### Task statement
In the copy, keep every record exact and leave out all images.

Dataset entries:
________________

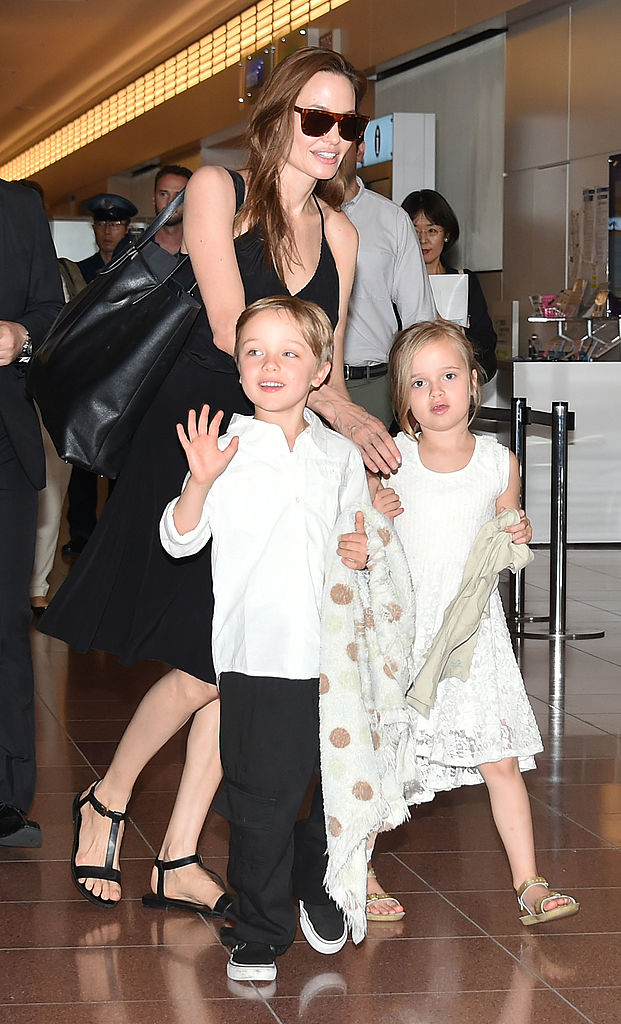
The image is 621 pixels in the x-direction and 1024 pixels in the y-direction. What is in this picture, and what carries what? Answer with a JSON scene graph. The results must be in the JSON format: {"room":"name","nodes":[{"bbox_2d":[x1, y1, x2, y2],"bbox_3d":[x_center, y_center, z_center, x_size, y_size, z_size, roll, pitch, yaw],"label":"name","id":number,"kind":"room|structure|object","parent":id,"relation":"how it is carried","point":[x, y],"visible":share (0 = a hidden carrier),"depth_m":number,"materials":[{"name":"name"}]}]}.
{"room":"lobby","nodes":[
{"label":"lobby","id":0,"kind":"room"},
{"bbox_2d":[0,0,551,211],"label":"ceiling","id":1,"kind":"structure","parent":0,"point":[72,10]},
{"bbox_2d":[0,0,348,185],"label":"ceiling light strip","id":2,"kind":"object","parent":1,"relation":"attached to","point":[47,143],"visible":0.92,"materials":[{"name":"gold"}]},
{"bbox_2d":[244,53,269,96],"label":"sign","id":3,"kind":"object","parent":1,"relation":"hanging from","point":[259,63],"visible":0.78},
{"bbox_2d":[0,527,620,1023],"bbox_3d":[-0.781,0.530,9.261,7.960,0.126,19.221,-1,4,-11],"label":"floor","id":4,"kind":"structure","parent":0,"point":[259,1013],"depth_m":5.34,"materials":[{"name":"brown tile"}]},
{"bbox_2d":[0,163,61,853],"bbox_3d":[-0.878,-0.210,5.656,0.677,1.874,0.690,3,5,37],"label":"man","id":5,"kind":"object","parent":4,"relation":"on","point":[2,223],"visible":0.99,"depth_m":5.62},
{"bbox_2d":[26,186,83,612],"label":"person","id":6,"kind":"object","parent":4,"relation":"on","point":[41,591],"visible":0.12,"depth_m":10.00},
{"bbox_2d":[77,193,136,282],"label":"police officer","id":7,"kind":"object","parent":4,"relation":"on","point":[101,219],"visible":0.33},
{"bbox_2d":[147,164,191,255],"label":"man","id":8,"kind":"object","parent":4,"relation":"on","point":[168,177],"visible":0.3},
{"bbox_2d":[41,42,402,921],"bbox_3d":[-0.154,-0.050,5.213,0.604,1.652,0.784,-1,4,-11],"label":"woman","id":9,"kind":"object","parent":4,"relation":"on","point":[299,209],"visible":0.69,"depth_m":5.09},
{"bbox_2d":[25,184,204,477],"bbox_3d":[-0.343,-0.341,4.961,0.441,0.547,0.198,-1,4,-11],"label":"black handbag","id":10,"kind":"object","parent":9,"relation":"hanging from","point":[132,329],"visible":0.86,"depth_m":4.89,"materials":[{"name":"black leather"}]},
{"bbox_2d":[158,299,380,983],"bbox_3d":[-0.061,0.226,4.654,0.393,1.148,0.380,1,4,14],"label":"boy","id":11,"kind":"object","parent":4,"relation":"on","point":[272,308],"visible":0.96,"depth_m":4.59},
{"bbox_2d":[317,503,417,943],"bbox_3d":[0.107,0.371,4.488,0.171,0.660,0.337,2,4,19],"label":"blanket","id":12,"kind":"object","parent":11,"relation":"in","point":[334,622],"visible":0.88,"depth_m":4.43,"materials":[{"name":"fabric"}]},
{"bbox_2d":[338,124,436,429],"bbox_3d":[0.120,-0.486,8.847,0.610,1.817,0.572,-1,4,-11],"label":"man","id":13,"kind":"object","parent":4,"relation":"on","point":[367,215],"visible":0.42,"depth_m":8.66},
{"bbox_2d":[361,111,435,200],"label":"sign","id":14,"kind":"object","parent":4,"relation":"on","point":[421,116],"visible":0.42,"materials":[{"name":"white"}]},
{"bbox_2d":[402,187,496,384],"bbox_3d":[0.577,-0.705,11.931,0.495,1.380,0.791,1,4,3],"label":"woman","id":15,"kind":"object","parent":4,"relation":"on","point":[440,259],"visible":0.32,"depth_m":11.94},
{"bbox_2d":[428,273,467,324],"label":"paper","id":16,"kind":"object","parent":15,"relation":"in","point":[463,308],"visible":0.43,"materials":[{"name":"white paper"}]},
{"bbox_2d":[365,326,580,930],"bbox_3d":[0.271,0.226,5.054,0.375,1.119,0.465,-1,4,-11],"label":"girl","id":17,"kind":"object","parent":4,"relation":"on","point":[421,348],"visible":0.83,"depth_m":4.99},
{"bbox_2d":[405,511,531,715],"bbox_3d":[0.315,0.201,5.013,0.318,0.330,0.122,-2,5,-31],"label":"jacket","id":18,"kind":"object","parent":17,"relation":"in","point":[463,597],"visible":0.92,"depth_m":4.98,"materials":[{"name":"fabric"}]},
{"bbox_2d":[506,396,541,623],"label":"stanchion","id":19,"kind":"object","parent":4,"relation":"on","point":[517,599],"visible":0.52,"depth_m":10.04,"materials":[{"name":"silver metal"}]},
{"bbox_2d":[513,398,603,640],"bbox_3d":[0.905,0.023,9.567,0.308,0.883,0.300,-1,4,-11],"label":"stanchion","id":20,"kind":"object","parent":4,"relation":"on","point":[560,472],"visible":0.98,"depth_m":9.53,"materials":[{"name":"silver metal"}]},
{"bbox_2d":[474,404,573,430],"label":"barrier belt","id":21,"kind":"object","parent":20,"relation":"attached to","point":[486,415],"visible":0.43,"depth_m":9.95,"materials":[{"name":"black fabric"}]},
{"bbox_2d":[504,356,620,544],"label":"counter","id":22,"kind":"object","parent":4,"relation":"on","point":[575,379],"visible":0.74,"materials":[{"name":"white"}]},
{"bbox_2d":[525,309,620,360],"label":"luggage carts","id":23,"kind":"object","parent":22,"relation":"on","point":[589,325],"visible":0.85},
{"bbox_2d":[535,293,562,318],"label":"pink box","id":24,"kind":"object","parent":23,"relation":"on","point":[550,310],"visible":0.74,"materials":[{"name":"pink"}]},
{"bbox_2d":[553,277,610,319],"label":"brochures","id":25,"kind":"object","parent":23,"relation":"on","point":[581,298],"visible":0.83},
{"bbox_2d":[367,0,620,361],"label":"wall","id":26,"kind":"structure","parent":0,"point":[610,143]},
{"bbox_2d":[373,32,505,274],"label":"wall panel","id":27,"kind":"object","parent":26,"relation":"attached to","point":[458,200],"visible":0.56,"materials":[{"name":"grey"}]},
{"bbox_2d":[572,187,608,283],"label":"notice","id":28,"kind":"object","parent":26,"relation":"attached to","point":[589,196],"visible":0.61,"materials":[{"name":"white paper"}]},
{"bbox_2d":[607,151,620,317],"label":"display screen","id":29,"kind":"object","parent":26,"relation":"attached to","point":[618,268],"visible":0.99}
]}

________________

### Completed task
The image is 621 pixels in the x-direction and 1024 pixels in the y-direction. What is in this picture, and what carries what? Answer with a JSON scene graph. The results must be in the JSON format: {"room":"name","nodes":[{"bbox_2d":[x1, y1, x2, y2],"bbox_3d":[x_center, y_center, z_center, x_size, y_size, z_size, roll, pitch, yaw],"label":"name","id":number,"kind":"room|structure|object","parent":id,"relation":"how it is carried","point":[x, y],"visible":share (0 = a hidden carrier),"depth_m":number,"materials":[{"name":"name"}]}]}.
{"room":"lobby","nodes":[
{"label":"lobby","id":0,"kind":"room"},
{"bbox_2d":[0,0,551,211],"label":"ceiling","id":1,"kind":"structure","parent":0,"point":[72,10]},
{"bbox_2d":[0,0,348,185],"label":"ceiling light strip","id":2,"kind":"object","parent":1,"relation":"attached to","point":[47,143],"visible":0.92,"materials":[{"name":"gold"}]},
{"bbox_2d":[244,53,269,96],"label":"sign","id":3,"kind":"object","parent":1,"relation":"hanging from","point":[259,63],"visible":0.78},
{"bbox_2d":[0,527,620,1023],"bbox_3d":[-0.781,0.530,9.261,7.960,0.126,19.221,-1,4,-11],"label":"floor","id":4,"kind":"structure","parent":0,"point":[259,1013],"depth_m":5.34,"materials":[{"name":"brown tile"}]},
{"bbox_2d":[0,163,61,853],"bbox_3d":[-0.878,-0.210,5.656,0.677,1.874,0.690,3,5,37],"label":"man","id":5,"kind":"object","parent":4,"relation":"on","point":[2,223],"visible":0.99,"depth_m":5.62},
{"bbox_2d":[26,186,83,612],"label":"person","id":6,"kind":"object","parent":4,"relation":"on","point":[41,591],"visible":0.12,"depth_m":10.00},
{"bbox_2d":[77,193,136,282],"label":"police officer","id":7,"kind":"object","parent":4,"relation":"on","point":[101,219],"visible":0.33},
{"bbox_2d":[147,164,191,255],"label":"man","id":8,"kind":"object","parent":4,"relation":"on","point":[168,177],"visible":0.3},
{"bbox_2d":[41,42,402,921],"bbox_3d":[-0.154,-0.050,5.213,0.604,1.652,0.784,-1,4,-11],"label":"woman","id":9,"kind":"object","parent":4,"relation":"on","point":[299,209],"visible":0.69,"depth_m":5.09},
{"bbox_2d":[25,184,204,477],"bbox_3d":[-0.343,-0.341,4.961,0.441,0.547,0.198,-1,4,-11],"label":"black handbag","id":10,"kind":"object","parent":9,"relation":"hanging from","point":[132,329],"visible":0.86,"depth_m":4.89,"materials":[{"name":"black leather"}]},
{"bbox_2d":[158,299,380,983],"bbox_3d":[-0.061,0.226,4.654,0.393,1.148,0.380,1,4,14],"label":"boy","id":11,"kind":"object","parent":4,"relation":"on","point":[272,308],"visible":0.96,"depth_m":4.59},
{"bbox_2d":[317,503,417,943],"bbox_3d":[0.107,0.371,4.488,0.171,0.660,0.337,2,4,19],"label":"blanket","id":12,"kind":"object","parent":11,"relation":"in","point":[334,622],"visible":0.88,"depth_m":4.43,"materials":[{"name":"fabric"}]},
{"bbox_2d":[338,124,436,429],"bbox_3d":[0.120,-0.486,8.847,0.610,1.817,0.572,-1,4,-11],"label":"man","id":13,"kind":"object","parent":4,"relation":"on","point":[367,215],"visible":0.42,"depth_m":8.66},
{"bbox_2d":[361,111,435,200],"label":"sign","id":14,"kind":"object","parent":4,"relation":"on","point":[421,116],"visible":0.42,"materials":[{"name":"white"}]},
{"bbox_2d":[402,187,496,384],"bbox_3d":[0.577,-0.705,11.931,0.495,1.380,0.791,1,4,3],"label":"woman","id":15,"kind":"object","parent":4,"relation":"on","point":[440,259],"visible":0.32,"depth_m":11.94},
{"bbox_2d":[428,273,467,324],"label":"paper","id":16,"kind":"object","parent":15,"relation":"in","point":[463,308],"visible":0.43,"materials":[{"name":"white paper"}]},
{"bbox_2d":[365,326,580,930],"bbox_3d":[0.271,0.226,5.054,0.375,1.119,0.465,-1,4,-11],"label":"girl","id":17,"kind":"object","parent":4,"relation":"on","point":[421,348],"visible":0.83,"depth_m":4.99},
{"bbox_2d":[405,511,531,715],"bbox_3d":[0.315,0.201,5.013,0.318,0.330,0.122,-2,5,-31],"label":"jacket","id":18,"kind":"object","parent":17,"relation":"in","point":[463,597],"visible":0.92,"depth_m":4.98,"materials":[{"name":"fabric"}]},
{"bbox_2d":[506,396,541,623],"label":"stanchion","id":19,"kind":"object","parent":4,"relation":"on","point":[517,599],"visible":0.52,"depth_m":10.04,"materials":[{"name":"silver metal"}]},
{"bbox_2d":[513,398,603,640],"bbox_3d":[0.905,0.023,9.567,0.308,0.883,0.300,-1,4,-11],"label":"stanchion","id":20,"kind":"object","parent":4,"relation":"on","point":[560,472],"visible":0.98,"depth_m":9.53,"materials":[{"name":"silver metal"}]},
{"bbox_2d":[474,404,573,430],"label":"barrier belt","id":21,"kind":"object","parent":20,"relation":"attached to","point":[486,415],"visible":0.43,"depth_m":9.95,"materials":[{"name":"black fabric"}]},
{"bbox_2d":[504,356,620,544],"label":"counter","id":22,"kind":"object","parent":4,"relation":"on","point":[575,379],"visible":0.74,"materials":[{"name":"white"}]},
{"bbox_2d":[525,309,620,360],"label":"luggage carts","id":23,"kind":"object","parent":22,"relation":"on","point":[589,325],"visible":0.85},
{"bbox_2d":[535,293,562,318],"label":"pink box","id":24,"kind":"object","parent":23,"relation":"on","point":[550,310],"visible":0.74,"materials":[{"name":"pink"}]},
{"bbox_2d":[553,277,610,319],"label":"brochures","id":25,"kind":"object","parent":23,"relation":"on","point":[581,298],"visible":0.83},
{"bbox_2d":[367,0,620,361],"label":"wall","id":26,"kind":"structure","parent":0,"point":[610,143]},
{"bbox_2d":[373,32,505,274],"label":"wall panel","id":27,"kind":"object","parent":26,"relation":"attached to","point":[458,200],"visible":0.56,"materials":[{"name":"grey"}]},
{"bbox_2d":[572,187,608,283],"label":"notice","id":28,"kind":"object","parent":26,"relation":"attached to","point":[589,196],"visible":0.61,"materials":[{"name":"white paper"}]},
{"bbox_2d":[607,151,620,317],"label":"display screen","id":29,"kind":"object","parent":26,"relation":"attached to","point":[618,268],"visible":0.99}
]}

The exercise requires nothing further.